# PROBLEM DETAILS:
Each line of the data holding "lettered" should be found and copied.

# SUPPLIED ENTRIES:
+ + + + +
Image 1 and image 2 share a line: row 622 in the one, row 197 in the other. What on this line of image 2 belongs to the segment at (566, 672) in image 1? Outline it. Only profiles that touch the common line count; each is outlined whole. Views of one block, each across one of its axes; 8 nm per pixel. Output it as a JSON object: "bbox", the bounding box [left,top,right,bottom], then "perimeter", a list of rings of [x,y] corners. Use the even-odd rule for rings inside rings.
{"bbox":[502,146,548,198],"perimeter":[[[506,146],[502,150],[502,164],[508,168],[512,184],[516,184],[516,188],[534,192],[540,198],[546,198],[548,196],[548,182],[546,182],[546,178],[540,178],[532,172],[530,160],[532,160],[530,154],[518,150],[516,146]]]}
+ + + + +
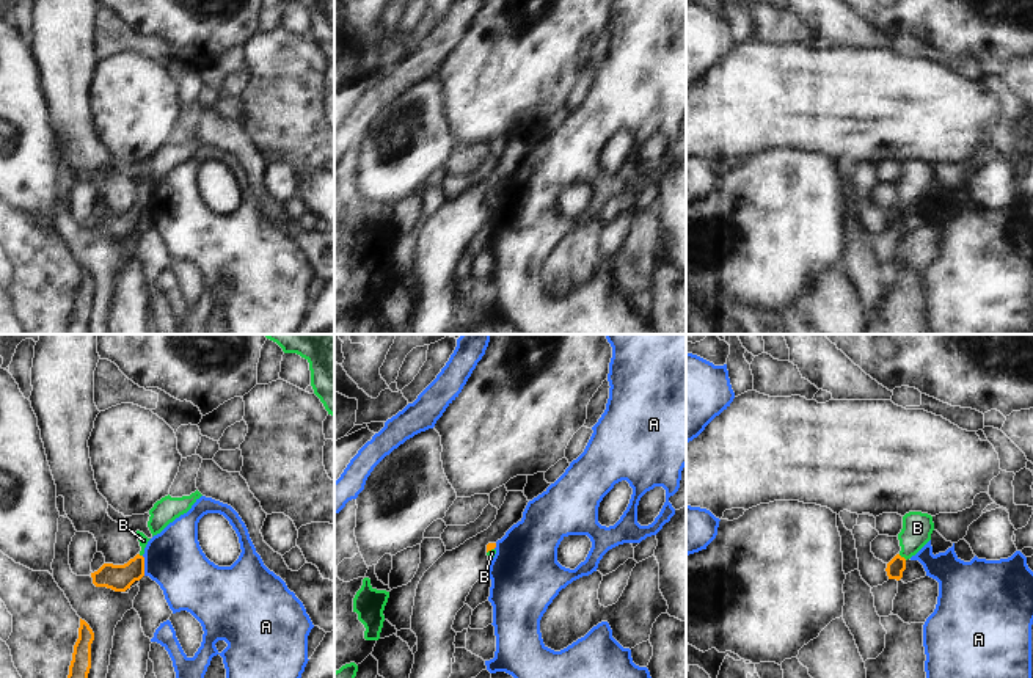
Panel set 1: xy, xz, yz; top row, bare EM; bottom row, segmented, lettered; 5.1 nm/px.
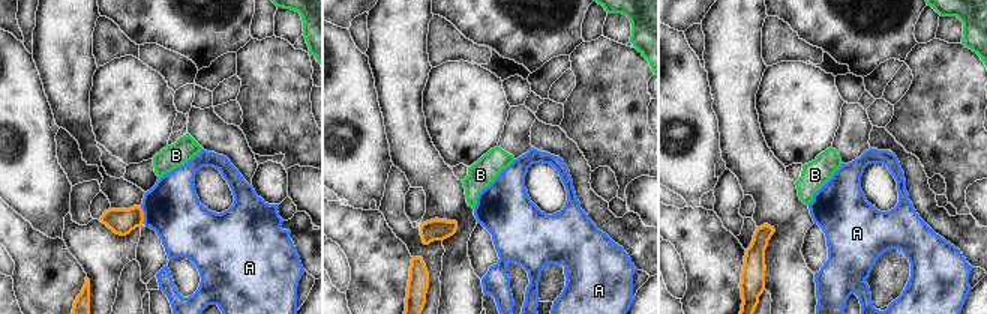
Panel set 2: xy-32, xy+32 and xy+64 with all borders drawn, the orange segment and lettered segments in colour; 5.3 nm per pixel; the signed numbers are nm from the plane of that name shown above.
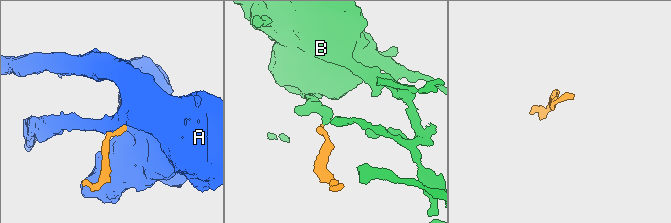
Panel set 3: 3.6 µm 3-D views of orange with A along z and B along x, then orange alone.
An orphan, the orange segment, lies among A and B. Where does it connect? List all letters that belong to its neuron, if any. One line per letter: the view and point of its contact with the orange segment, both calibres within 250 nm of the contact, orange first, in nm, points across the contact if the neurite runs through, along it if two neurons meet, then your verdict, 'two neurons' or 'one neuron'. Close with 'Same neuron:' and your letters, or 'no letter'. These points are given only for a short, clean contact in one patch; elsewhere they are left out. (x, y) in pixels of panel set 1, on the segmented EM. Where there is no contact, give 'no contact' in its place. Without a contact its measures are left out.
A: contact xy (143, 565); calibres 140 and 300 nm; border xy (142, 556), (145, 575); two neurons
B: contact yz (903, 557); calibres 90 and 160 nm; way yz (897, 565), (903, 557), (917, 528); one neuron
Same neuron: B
+ + + + +
# YOUR RESPONSE:
Panel set 1: xy, xz, yz; top row, bare EM; bottom row, segmented, lettered; 5.1 nm/px.
Panel set 2: xy-32, xy+32 and xy+64 with all borders drawn, the orange segment and lettered segments in colour; 5.3 nm per pixel; the signed numbers are nm from the plane of that name shown above.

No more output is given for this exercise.